Both of these happen to occur on the United login form. We can resolve this by adding two checks inside the function.

custom.submit_request <- function (form, submit = NULL) 
{
  is_submit <- function(x) {
    if (!exists("type", x) | is.null(x$type)){
      return(F);
    }
    tolower(x$type) %in% c("submit", "image", "button")
  } 
  submits <- Filter(is_submit, form$fields)
  if (length(submits) == 0) {
    stop("Could not find possible submission target.", call. = FALSE)
  }
  if (is.null(submit)) {
    submit <- names(submits)[[1]]
    message("Submitting with '", submit, "'")
  }
  if (!(submit %in% names(submits))) {
    stop("Unknown submission name '", submit, "'.\n", "Possible values: ", 
         paste0(names(submits), collapse = ", "), call. = FALSE)
  }
  other_submits <- setdiff(names(submits), submit)
  method <- form$method
  if (!(method %in% c("POST", "GET"))) {
    warning("Invalid method (", method, "), defaulting to GET", 
            call. = FALSE)
    method <- "GET"
  }
  url <- form$url
  fields <- form$fields
  fields <- Filter(function(x) length(x$value) > 0, fields)
  fields <- fields[setdiff(names(fields), other_submits)]
  values <- pluck(fields, "value")
  names(values) <- names(fields)
  list(method = method, encode = form$enctype, url = url, values = values)
}

To monkey patch, we need to use the R.utils package (install via install.packages("R.utils") if you don't have it).

library(R.utils)

reassignInPackage("submit_request", "rvest", custom.submit_request)
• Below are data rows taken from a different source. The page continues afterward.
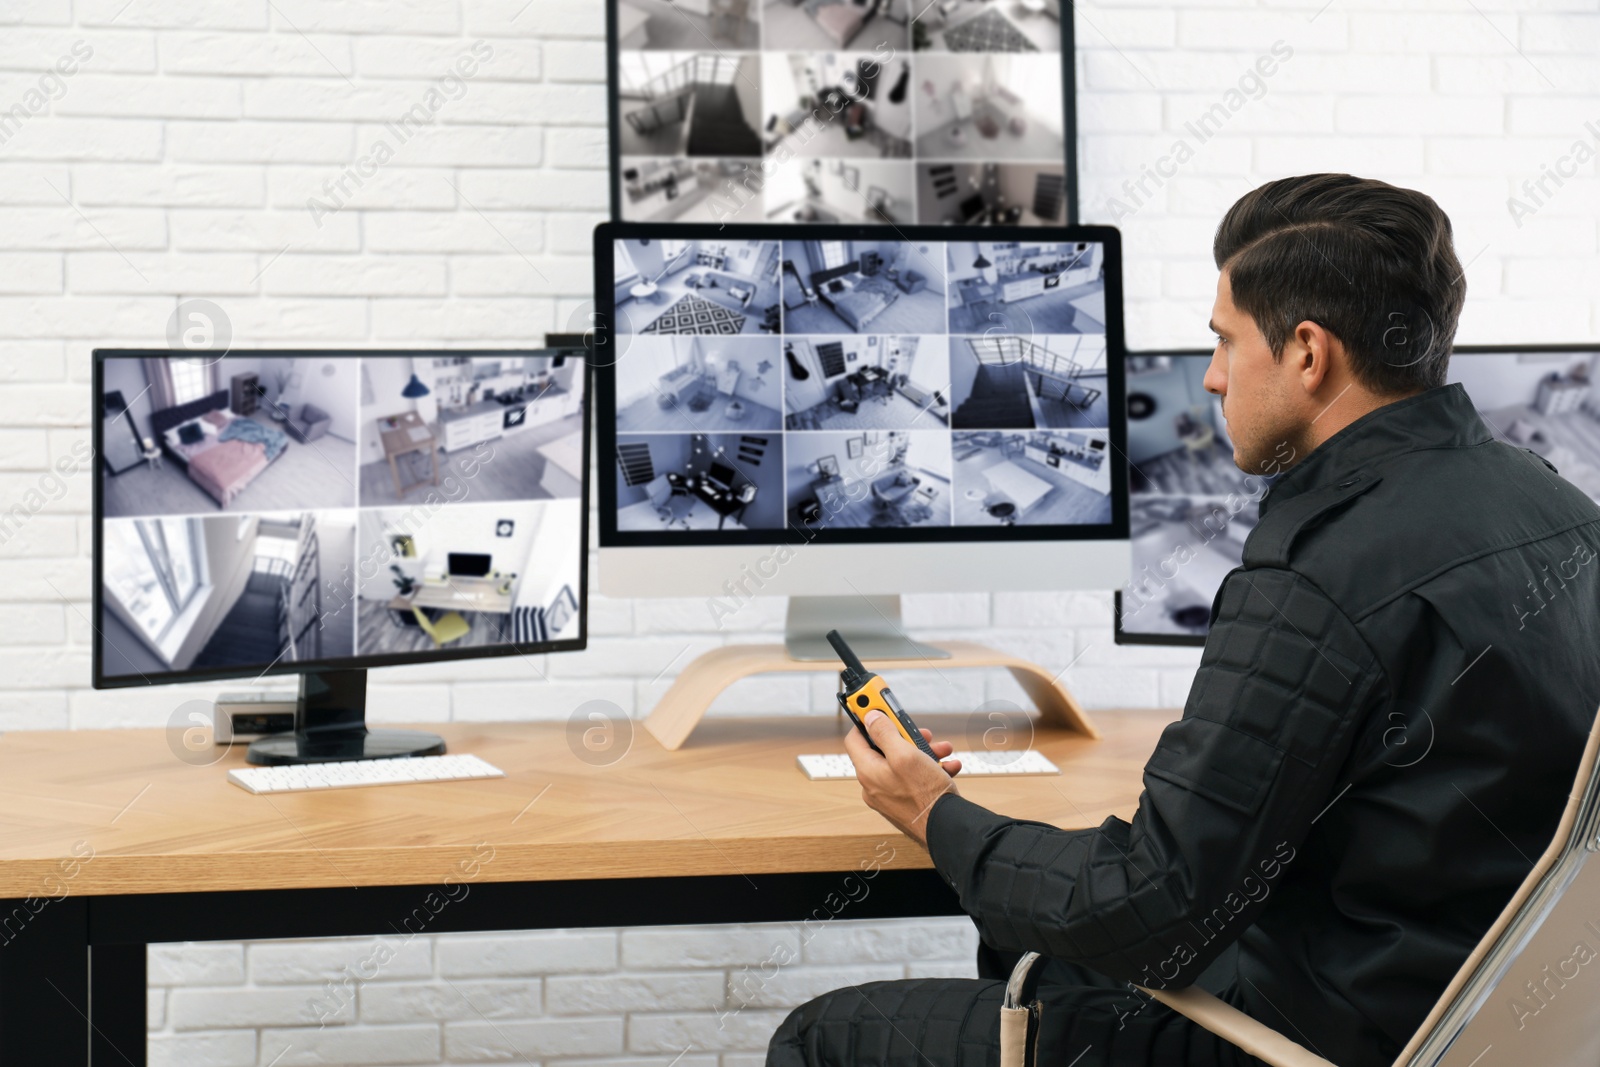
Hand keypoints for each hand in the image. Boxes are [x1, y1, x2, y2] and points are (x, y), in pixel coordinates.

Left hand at [843, 711, 961, 847]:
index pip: (856, 738)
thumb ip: (884, 733)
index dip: (867, 720)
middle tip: (922, 733)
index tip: (875, 707)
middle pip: (884, 749)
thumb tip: (870, 717)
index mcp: (868, 772)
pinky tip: (947, 768)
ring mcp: (890, 797)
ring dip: (924, 753)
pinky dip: (930, 770)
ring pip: (903, 764)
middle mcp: (875, 785)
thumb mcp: (905, 754)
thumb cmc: (926, 797)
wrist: (947, 830)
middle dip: (906, 737)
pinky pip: (913, 780)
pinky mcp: (905, 804)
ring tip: (943, 752)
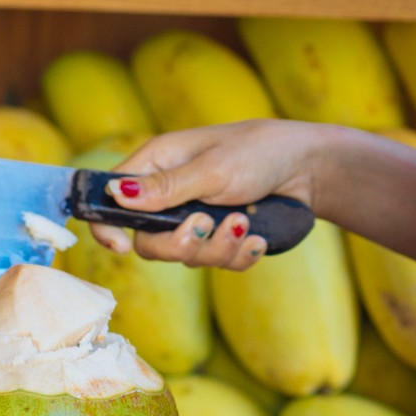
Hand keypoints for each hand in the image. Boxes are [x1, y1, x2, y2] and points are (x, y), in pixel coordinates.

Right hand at [97, 120, 333, 268]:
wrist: (309, 167)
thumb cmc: (259, 152)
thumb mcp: (212, 168)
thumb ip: (166, 187)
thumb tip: (114, 195)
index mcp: (157, 165)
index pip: (110, 200)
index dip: (107, 228)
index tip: (122, 248)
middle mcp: (170, 194)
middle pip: (149, 242)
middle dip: (181, 243)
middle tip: (207, 223)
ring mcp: (195, 217)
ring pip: (186, 257)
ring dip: (218, 248)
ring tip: (245, 223)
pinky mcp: (221, 236)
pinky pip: (217, 263)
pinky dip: (239, 256)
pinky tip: (258, 239)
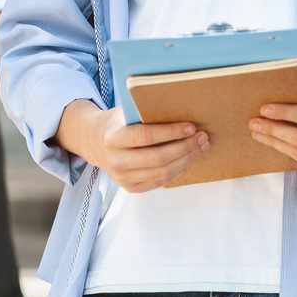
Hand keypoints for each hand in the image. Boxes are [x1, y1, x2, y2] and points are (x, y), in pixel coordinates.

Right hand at [57, 100, 207, 192]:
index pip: (147, 136)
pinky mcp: (130, 188)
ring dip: (187, 159)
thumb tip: (182, 108)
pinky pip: (160, 181)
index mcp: (113, 138)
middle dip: (185, 147)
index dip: (172, 132)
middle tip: (202, 136)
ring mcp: (122, 178)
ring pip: (163, 172)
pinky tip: (188, 158)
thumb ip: (146, 113)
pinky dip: (178, 170)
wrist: (94, 142)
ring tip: (200, 147)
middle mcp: (116, 161)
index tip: (192, 126)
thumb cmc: (117, 122)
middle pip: (159, 158)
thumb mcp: (125, 112)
From there, we can issue our own request.

account <- account %>% 
     submit_form(login, "ctl00$ContentInfo$SignInSecure")

And that works!

(Well, "works" is a misnomer. Due to United employing more aggressive authentication requirements -- including known browsers -- this results in a 301 Unauthorized. However, it fixes the error).

A full reproducible example involved a couple of other minor code changes:

library(magrittr)
library(rvest)

url <- "https://www.united.com/web/en-US/apps/account/account.aspx"
account <- html_session(url)
login <- account %>%
  html_nodes("form") %>%
  extract2(1) %>%
  html_form() %>%
  set_values(
    `ctl00$ContentInfo$SignIn$onepass$txtField` = "USER",
    `ctl00$ContentInfo$SignIn$password$txtPassword` = "PASS")
account <- account %>% 
  submit_form(login, "ctl00$ContentInfo$SignInSecure")